C114 (Reuters) – The Trump administration has notified Huawei suppliers, including chipmaker Intel, that it will withdraw their permission to sell to the Chinese company, people familiar with the matter said. of certain licenses and intends to reject dozens of other applications to supply Huawei.
Reuters said it could be the last action against Huawei under U.S. Republican President Donald Trump and the latest in a long-running effort to undercut the world’s largest telecommunications equipment maker.
The notices came amid a flurry of U.S. actions against China in the final days before the Trump administration’s curtain call. Democrat Joe Biden will be sworn in as U.S. president on Wednesday.

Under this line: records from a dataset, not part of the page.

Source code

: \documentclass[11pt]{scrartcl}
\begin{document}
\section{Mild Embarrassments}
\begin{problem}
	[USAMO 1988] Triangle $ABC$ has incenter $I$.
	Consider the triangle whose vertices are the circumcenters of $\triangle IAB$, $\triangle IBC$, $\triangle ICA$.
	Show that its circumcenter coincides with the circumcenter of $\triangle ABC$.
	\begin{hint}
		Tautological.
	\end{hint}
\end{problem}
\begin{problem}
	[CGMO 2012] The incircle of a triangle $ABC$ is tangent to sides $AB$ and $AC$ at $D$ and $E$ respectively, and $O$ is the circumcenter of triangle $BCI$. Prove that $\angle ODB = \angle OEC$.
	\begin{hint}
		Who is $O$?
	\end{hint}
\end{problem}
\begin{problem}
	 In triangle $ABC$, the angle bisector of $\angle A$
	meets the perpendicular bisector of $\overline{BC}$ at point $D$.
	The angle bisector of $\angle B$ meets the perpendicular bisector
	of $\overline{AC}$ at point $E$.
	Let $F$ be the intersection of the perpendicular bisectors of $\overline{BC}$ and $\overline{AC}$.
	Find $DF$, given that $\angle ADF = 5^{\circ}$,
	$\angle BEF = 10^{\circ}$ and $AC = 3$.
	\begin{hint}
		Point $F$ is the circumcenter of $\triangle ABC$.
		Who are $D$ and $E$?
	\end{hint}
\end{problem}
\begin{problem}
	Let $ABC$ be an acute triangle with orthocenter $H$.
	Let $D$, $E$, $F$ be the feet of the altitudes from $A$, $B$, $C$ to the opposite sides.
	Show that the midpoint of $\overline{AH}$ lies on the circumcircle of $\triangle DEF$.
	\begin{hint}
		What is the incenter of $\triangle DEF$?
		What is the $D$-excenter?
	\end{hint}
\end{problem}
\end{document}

An Intel spokesman had no immediate comment, and a Commerce Department spokesman did not immediately respond to a request for comment.
In an email documenting the actions seen by Reuters, the U.S. semiconductor Industry Association said on Friday that the Commerce Department “intentionally rejects numerous license applications for exports to Huawei and withdraws at least one previous license application. License issued”. A person familiar with the matter, who asked not to be named, said more than one license was to be revoked. Eight licenses from the four companies will be revoked, one of the sources said.
Japanese flash memory chip maker Kioxia has had at least one license revoked, two sources said. The company’s predecessor was Toshiba Storage Corporation.
The American Semiconductor Industry Association said in an email that the actions involved a “wide range” of products in the semiconductor industry and asked if the companies involved had been notified.
The email noted that companies had been waiting “months” for a licensing decision, and that with less than a week left in the Trump administration, how to deal with a “denial” was a challenge.
Companies that receive notices of “Intent to Deny” will have 20 days to respond, while the Commerce Department has 45 days to notify those companies of any changes in the decision, or the decision will become final. The companies will then have 45 days to appeal.
In May 2019, the U.S. placed Huawei on the U.S. Department of Commerce’s “entity list,” restricting suppliers from selling U.S. products and technology to the company.
But while the U.S. has tightened restrictions on Huawei, some sales to Huawei have been allowed and others have been denied, including a requirement that sales of semiconductors manufactured abroad using U.S. technology must be approved by the U.S. government. license.
The latest U.S. move comes after about 150 licenses to sell goods and technology worth $120 billion had not been approved, a person familiar with the matter said, as U.S. agencies failed to agree on whether the licenses should be authorized. Permissions have been on hold.
Another $280 billion in licenses to sell goods and technology to Huawei have yet to be processed, but now face a higher chance of being rejected, the sources said.
A rule last August said 5G-capable products could be rejected, but sales of less advanced technology would be decided on a case-by-case basis.
The U.S. government’s latest decision follows six meetings between senior officials from the Commerce, State, Defense and Energy departments, starting on January 4, the sources said. Officials developed detailed guidance on which technologies would support 5G and then adopted the standard, the person said.
In doing so, officials rejected the vast majority of about 150 contested applications and revoked eight licenses, the sources said.
The U.S. action came under pressure from Corey Stewart, Trump’s recently appointed Commerce Department official. Corey Stewart spent two months at the U.S. Commerce Department before the end of the Trump administration, where he wants to pursue a tough China policy.